Cape Town with Kids: Day Two

The breakfast spread at the Westin (there is even sushi! I told you we are a family of snobs) is just as exciting the second day. Noisette and I opt to just plow ahead with our own plan for a change, instead of opening the floor to debate. He wants to stand on the Cape of Good Hope, like I already did on my last trip, and we have a feeling that prospect won’t be so appealing to the kids. But we have at least one trump up our sleeves, in that our drive around the Cape Peninsula will take us past the penguins at The Boulders.

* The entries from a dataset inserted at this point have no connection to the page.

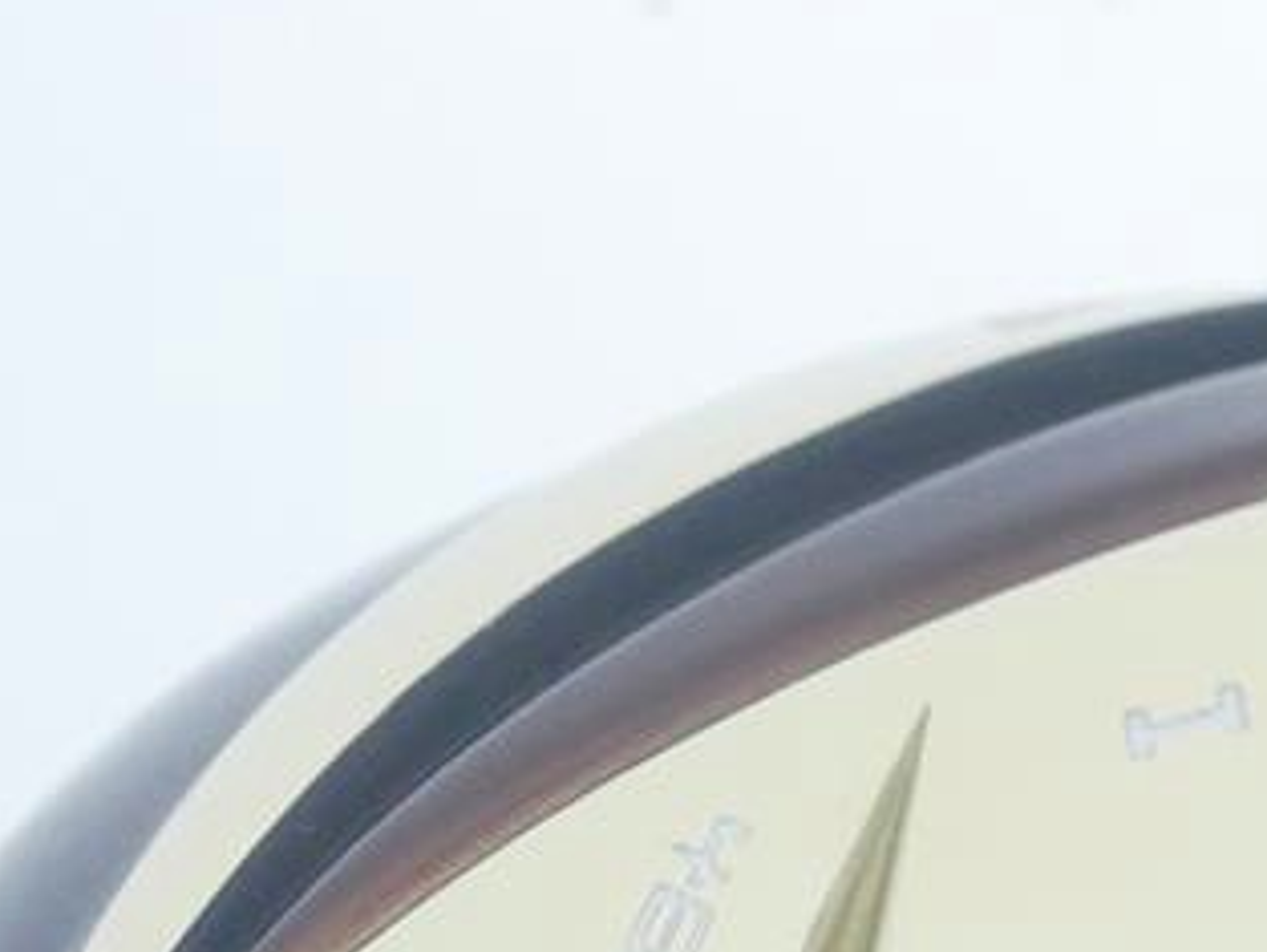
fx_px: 7470
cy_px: 1637
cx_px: 1318
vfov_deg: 7.1
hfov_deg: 9.6
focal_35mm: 204
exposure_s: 1/60
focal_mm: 25
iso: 1600
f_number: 4.5
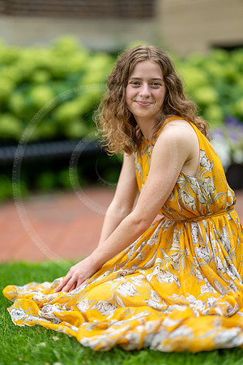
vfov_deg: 23.9
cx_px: 122
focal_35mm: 85
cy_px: 182
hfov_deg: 16.1
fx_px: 861
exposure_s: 1/800
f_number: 1.2
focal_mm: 85
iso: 80
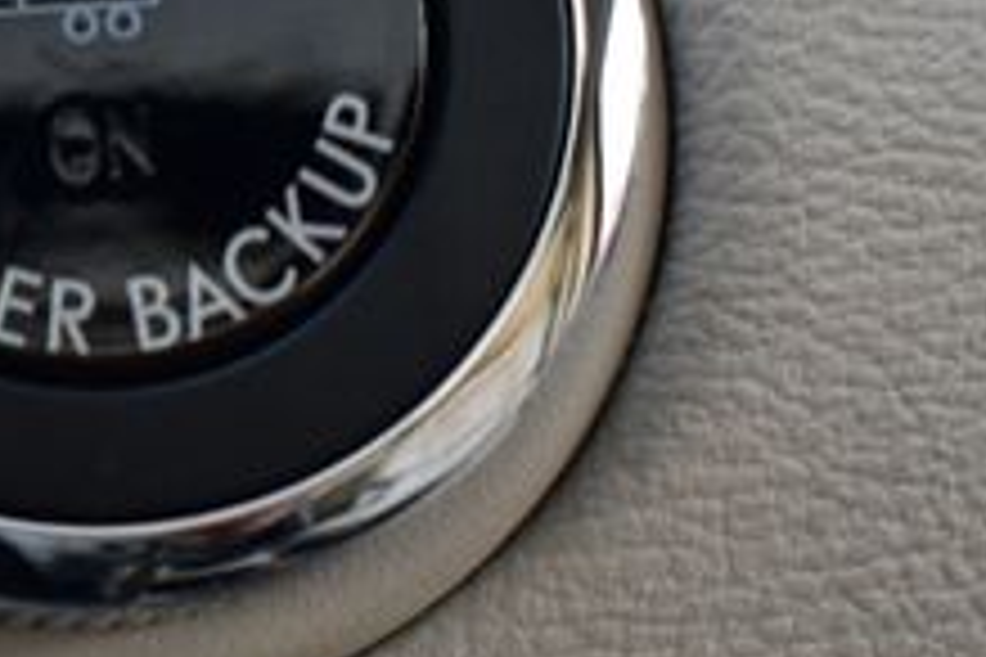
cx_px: -378
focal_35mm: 149
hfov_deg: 13.2
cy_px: 162
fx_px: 4081
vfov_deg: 9.2
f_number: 6.3
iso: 560
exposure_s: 1/15
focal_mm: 34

Our gut feeling was right: The kids are not very much on board with our plan. We have barely left the hotel when the first whiny “how much longer” issues from the backseat. Things don’t get better when we decide to stop in Kalk Bay, a picturesque fishing village on the Eastern coast of the Cape Peninsula. We drift into the same antique store my sister in law bought me the coffee mill last time, and true to form Zax and Impatience immediately want to know when we’re leaving again and why we’re here in the first place, while Jabulani and Sunshine are intently studying antique tools, books, and dolls as if that is precisely what they were longing to do all day. You wonder why I assigned those names!

At the harbor, where admittedly the smell isn’t overly pleasant, Impatience pointedly holds her nose the entire time. I’m actually with her on this one, because it is extremely windy. I HATE wind. There is nothing good about it. It’s cold, it’s noisy, and it messes up your hair. So I’m not unhappy when Noisette has finally soaked up enough harbor and boat vistas so that we can get on the road again.

Kalk Bay

It isn’t very far to The Boulders, where a colony of African penguins resides. Most people don’t ¬†know that there even are penguins in Africa. It certainly sounds like an oxymoron. Although, if you feel the temperature of the Atlantic in Cape Town, you are not going to be surprised that Penguins are at home there. We walk around and take plenty of penguin pictures, but this time it is Noisette who isn’t eager to linger. It’s like watching monkeys at the zoo. Drives him crazy. Surprisingly, the kids also aren’t taken as much by the penguins as I thought, so after some more posing we move on.

This is how close we got to the penguins

 

Hello!

 

Would you mind getting out of the way so I can pass?

Speaking of monkeys, we see those a short way down the road. Where else but in Africa can you see penguins and monkeys in their natural habitats just minutes apart? These are baboons, who never cease to amaze me, but I don’t get a good picture of the cute baby because Noisette, annoyed at the slow traffic they cause, overtakes some cars and we speed off.

 

Finally we arrive at the Cape, and just as last time, it is spectacular. Perhaps even more so because it is still extremely windy and images of olden-day seafarers and their struggles to navigate these treacherous waters aren’t hard to conjure. We take the obligatory picture behind the Cape of Good Hope sign. Noisette can’t get over the fact that this isn’t, in fact, the Southern-most point of the continent, and why would they put the sign here instead of at Cape Agulhas, 170 km to the East, which holds those honors instead?

See how windy it was?

Then we go climbing on the rocks for a wealth of more spectacular views. Cape Town is definitely a paradise for landscape photography. And something about those rocks inspires our kids to pose for the camera.

 

We couldn’t find Jabulani and got a bit panicky; this is how we finally found him

Once again I cannot wait to get out of the wind, spectacular views notwithstanding. Which is why I stay in the car to take pictures of some wind- and kite surfing action on a beach nearby, while Jabulani and Noisette take a walk. Okay, I lied earlier. There is something wind is good for, after all. But only in Hawaii, which in my opinion has the best windsurfing in the world. I do want to try out kite surfing, but somewhere warmer than here!

 

I am pretty amazed the kids aren’t any whinier by now, considering we’ve stopped about a million times and it is well into the afternoon, all memories of breakfast long faded. I fervently hope there will be a nice restaurant at Cape Point where we’re headed next. And yes, we are not disappointed. After some more climbing and posing and shivering in the now howling wind, we manage to prevent Noisette from taking the 1.5 hour trail around Cape Point and head for Two Oceans Restaurant instead. Hallelujah! It is wind-sheltered, with the only drawback that the one sunny spot at our table is directly underneath the overhanging roof, where it is obvious from tell-tale spots on the floor that birds like to sit and poop. But I’m so cold and craving sunshine that I volunteer for the poop-danger-spot.

Cape Point

 

 

After we’ve all had our fill, it is a long drive back to Cape Town. Since there is a little bit of the day left and lunch, even though very late, already a few hours past, we head for Kloof Road to have desserts at Cafe Paradiso, another gem in our Cape Town restaurants collection. The sun is just setting, there is a cozy fire going next to our table, and we even get blankets. The chocolate fondant is as delicious as promised. So delicious that a frenzied fight breaks out over everybody’s plates. We linger a bit more as the sun goes down and agree that it is another perfect ending to an almost-perfect day.